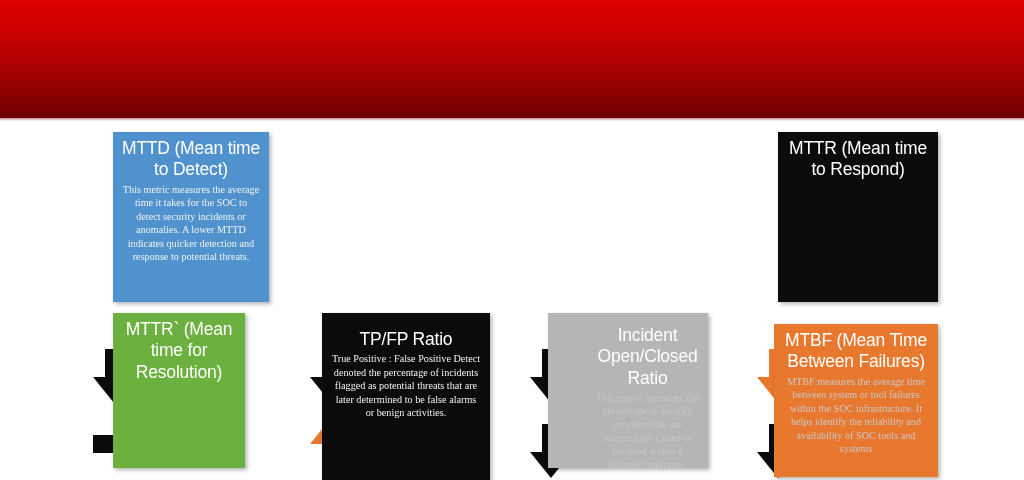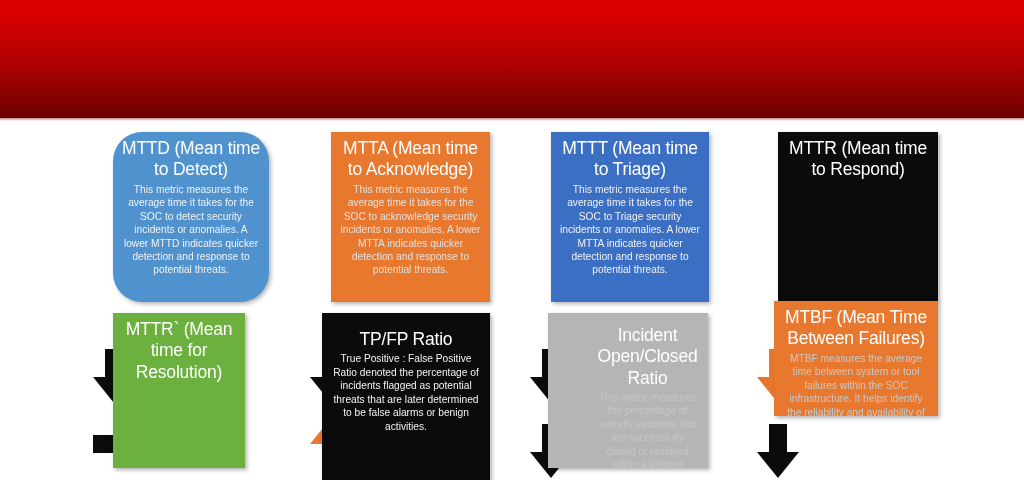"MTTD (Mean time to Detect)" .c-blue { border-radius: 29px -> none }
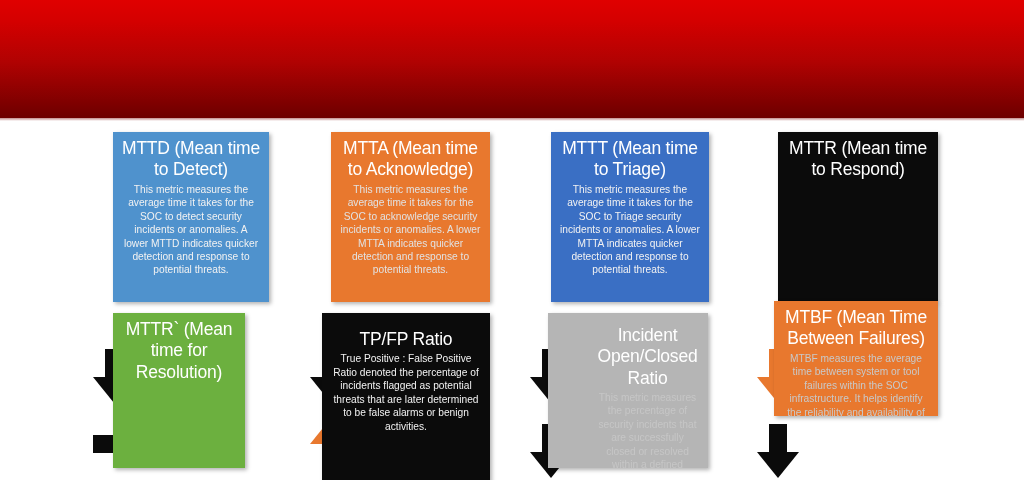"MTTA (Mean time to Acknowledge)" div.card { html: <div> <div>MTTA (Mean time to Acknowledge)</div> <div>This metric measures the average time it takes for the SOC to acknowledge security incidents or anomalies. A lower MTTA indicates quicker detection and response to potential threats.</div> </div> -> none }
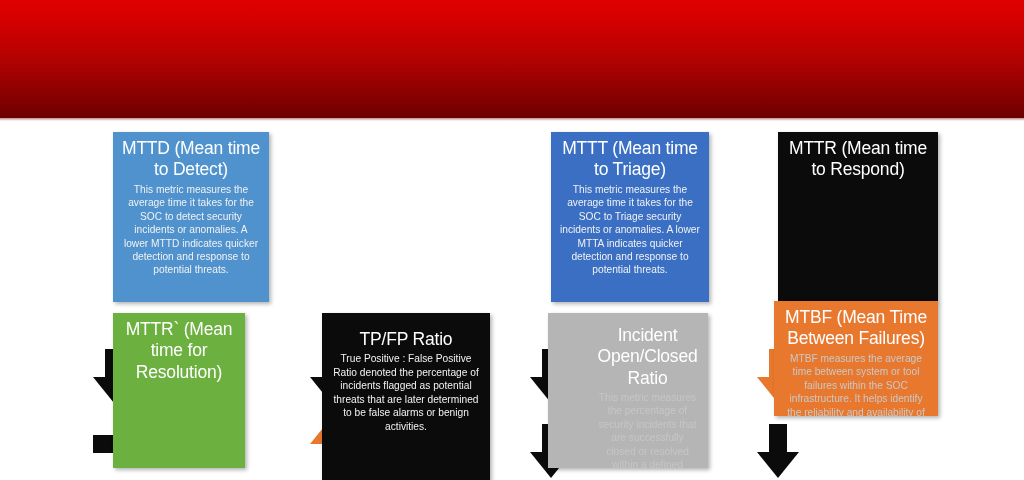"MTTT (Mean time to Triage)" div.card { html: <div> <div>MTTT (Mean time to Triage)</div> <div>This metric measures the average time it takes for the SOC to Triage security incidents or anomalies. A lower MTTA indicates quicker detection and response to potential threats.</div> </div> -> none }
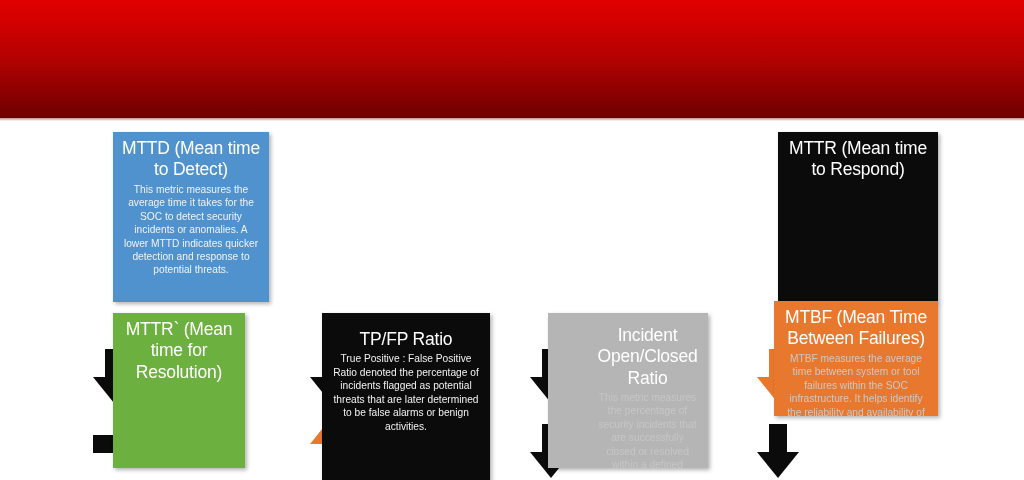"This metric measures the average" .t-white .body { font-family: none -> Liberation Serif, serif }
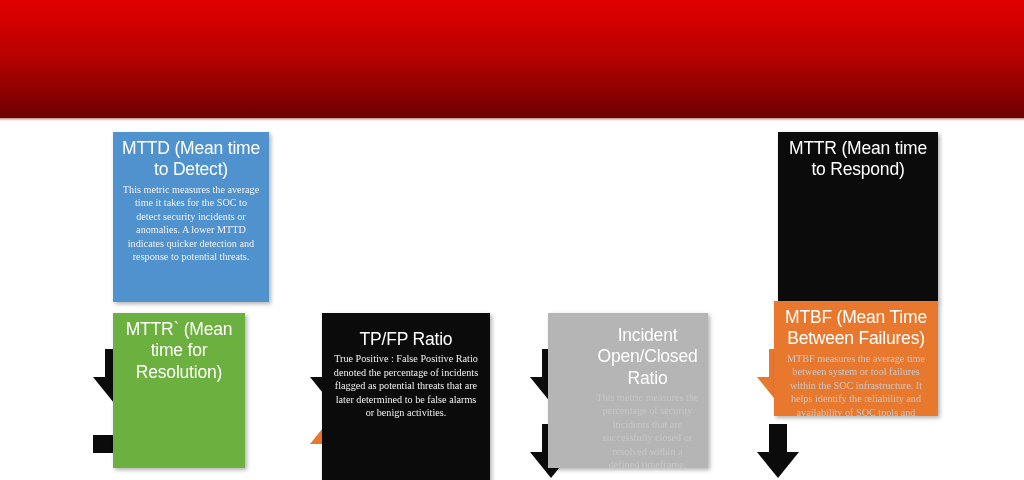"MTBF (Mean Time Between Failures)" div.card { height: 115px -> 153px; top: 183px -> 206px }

### Problem details
Transcribe each record exactly as it appears, but omit every picture.

### Reply to the task
"MTTD (Mean time to Detect)" .c-blue { border-radius: 29px -> none }
"MTTA (Mean time to Acknowledge)" div.card { html: <div> <div>MTTA (Mean time to Acknowledge)</div> <div>This metric measures the average time it takes for the SOC to acknowledge security incidents or anomalies. A lower MTTA indicates quicker detection and response to potential threats.</div> </div> -> none }
"MTTT (Mean time to Triage)" div.card { html: <div> <div>MTTT (Mean time to Triage)</div> <div>This metric measures the average time it takes for the SOC to Triage security incidents or anomalies. A lower MTTA indicates quicker detection and response to potential threats.</div> </div> -> none }
"This metric measures the average" .t-white .body { font-family: none -> Liberation Serif, serif }
"MTBF (Mean Time Between Failures)" div.card { height: 115px -> 153px; top: 183px -> 206px }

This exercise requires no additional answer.